It is commonly known that most genomic databases are biased toward people with European ancestry. Scientists have warned that leaving out other populations could skew results in areas such as drug development, diagnostic testing, and polygenic risk scores -- which looks at many genetic variations in a person's DNA to predict their disease risk.
Now, researchers at the Institute for Genome Sciences (IGS) at the University of Maryland School of Medicine (UMSOM) have developed a broad and deep genomic database of Latin Americans which gathers genome-wide data of Latin American populations into a single source and allows other scientists to easily add that population to their own research studies without straining budgets. Cell Genomics published their work on Oct. 31.
The researchers define Latin Americans as those with heritage from Spanish or Portuguese speaking countries in the Americas. In the United States, Latin Americans make up 18% of the population and is the fastest growing group but remains understudied in biomedical research, leading to health disparities in the population. Worldwide the Latin American population is 656 million or about 8.5% of the world's population.
The Genetics of Latin American Diversity Database (GLADdb) includes genome-wide information from almost 54,000 Latin Americans representing 46 geographical regions. The new resource explores patterns of Latin American population structure and allows other scientists to match genes to their external samples through GLAD-match, a new web tool the researchers developed. GLAD-match provides a strong foundation for the human genetics community as it moves from categorizing people broadly to viewing ancestry as a continuum.

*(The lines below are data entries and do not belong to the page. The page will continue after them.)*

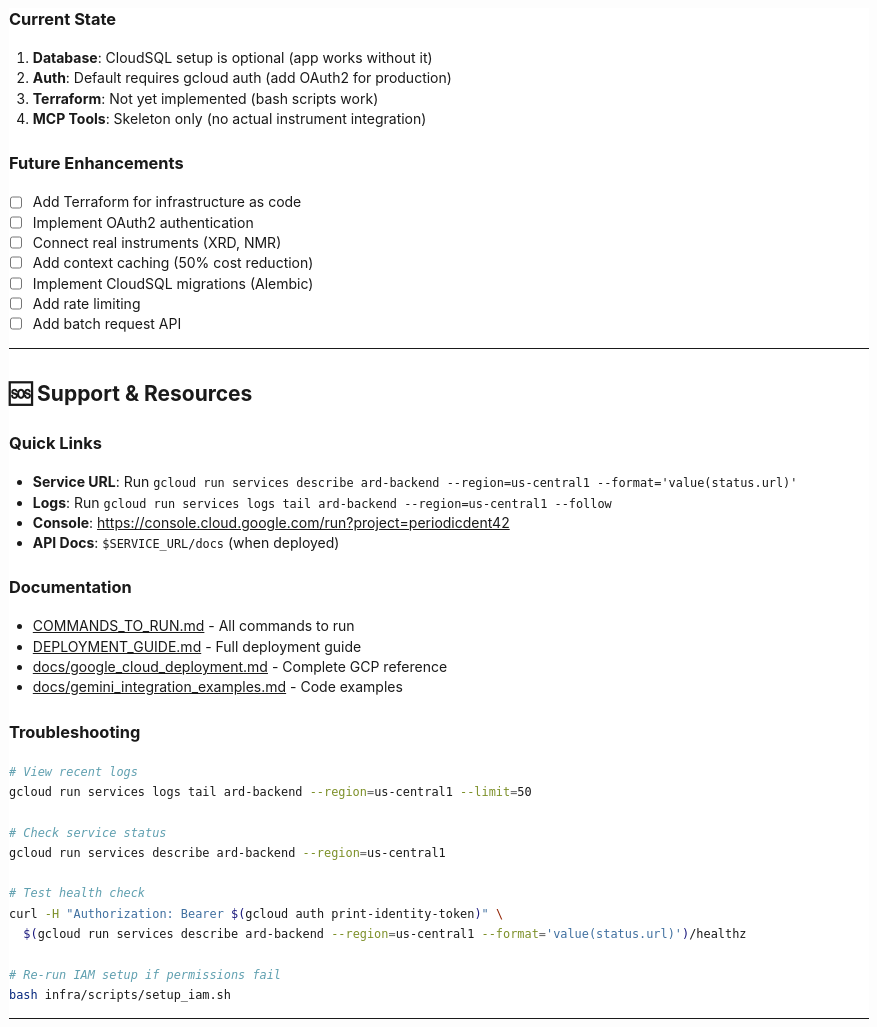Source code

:### Current State
1. **Database**: CloudSQL setup is optional (app works without it)
2. **Auth**: Default requires gcloud auth (add OAuth2 for production)
3. **Terraform**: Not yet implemented (bash scripts work)
4. **MCP Tools**: Skeleton only (no actual instrument integration)

### Future Enhancements
- [ ] Add Terraform for infrastructure as code
- [ ] Implement OAuth2 authentication
- [ ] Connect real instruments (XRD, NMR)
- [ ] Add context caching (50% cost reduction)
- [ ] Implement CloudSQL migrations (Alembic)
- [ ] Add rate limiting
- [ ] Add batch request API

---

## 🆘 Support & Resources

### Quick Links
- **Service URL**: Run `gcloud run services describe ard-backend --region=us-central1 --format='value(status.url)'`
- **Logs**: Run `gcloud run services logs tail ard-backend --region=us-central1 --follow`
- **Console**: https://console.cloud.google.com/run?project=periodicdent42
- **API Docs**: `$SERVICE_URL/docs` (when deployed)

### Documentation
- [COMMANDS_TO_RUN.md](COMMANDS_TO_RUN.md) - All commands to run
- [DEPLOYMENT_GUIDE.md](DEPLOYMENT_GUIDE.md) - Full deployment guide
- [docs/google_cloud_deployment.md](docs/google_cloud_deployment.md) - Complete GCP reference
- [docs/gemini_integration_examples.md](docs/gemini_integration_examples.md) - Code examples

### Troubleshooting
```bash
# View recent logs
gcloud run services logs tail ard-backend --region=us-central1 --limit=50

# Check service status
gcloud run services describe ard-backend --region=us-central1

# Test health check
curl -H "Authorization: Bearer $(gcloud auth print-identity-token)" \
  $(gcloud run services describe ard-backend --region=us-central1 --format='value(status.url)')/healthz

# Re-run IAM setup if permissions fail
bash infra/scripts/setup_iam.sh
```

---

"Treating Latin Americans as one homogenous group over-simplifies their genetic diversity and hinders efforts to improve population health and clinical treatment for many diseases," said Timothy O'Connor, PhD, the lead author of the paper, scientist at IGS, and Associate Professor of Medicine at UMSOM. "By promoting genomic research in Latin Americans, we are contributing to the promise of precision medicine for more people."
The team built GLADdb and GLAD-match by pulling Latin Americans' data from whole genome sequencing projects across the Americas, as well as from dbGaP -- the database of Genotypes and Phenotypes -- developed by the National Human Genome Research Institute (NHGRI) to archive and distribute data and results from genotype-phenotype studies in humans. Most genomic studies funded by NHGRI are required to submit their data to dbGaP upon publication of the results.
"Since we define 'heritage' as including culture, geography, and genetics, one of the most interesting parts of this research is that we were able to explore the distant genetic relatedness among Latin American countries through population structure and migration patterns," said Victor Borda, PhD, corresponding author on the paper and an IGS Research Associate. "For example, in the early 1900s social and economic problems caused a large migration out of Puerto Rico. We found that those who migrated to Hawaii were recognized as countryside people who traditionally farmed, while those who left Puerto Rico for New York represented a cross-section of economic and social classes."
Since Latin Americans represent only about 0.38% of participants in genome-wide association studies (GWAS), the researchers say that GLADdb should contribute significantly to the understanding of Latin American population genetics and genetic epidemiology when comparing external samples to those within the database.
"Our lack of knowledge of Latin American genetic diversity and environmental factors influencing the health has limited medicine's understanding of complex traits in this population," Dr. O'Connor added. "Our hope is that other scientists use GLADdb and GLAD-match in their research to help deepen our understanding and lessen disparities in the Latin American population during the evolving age of precision medicine."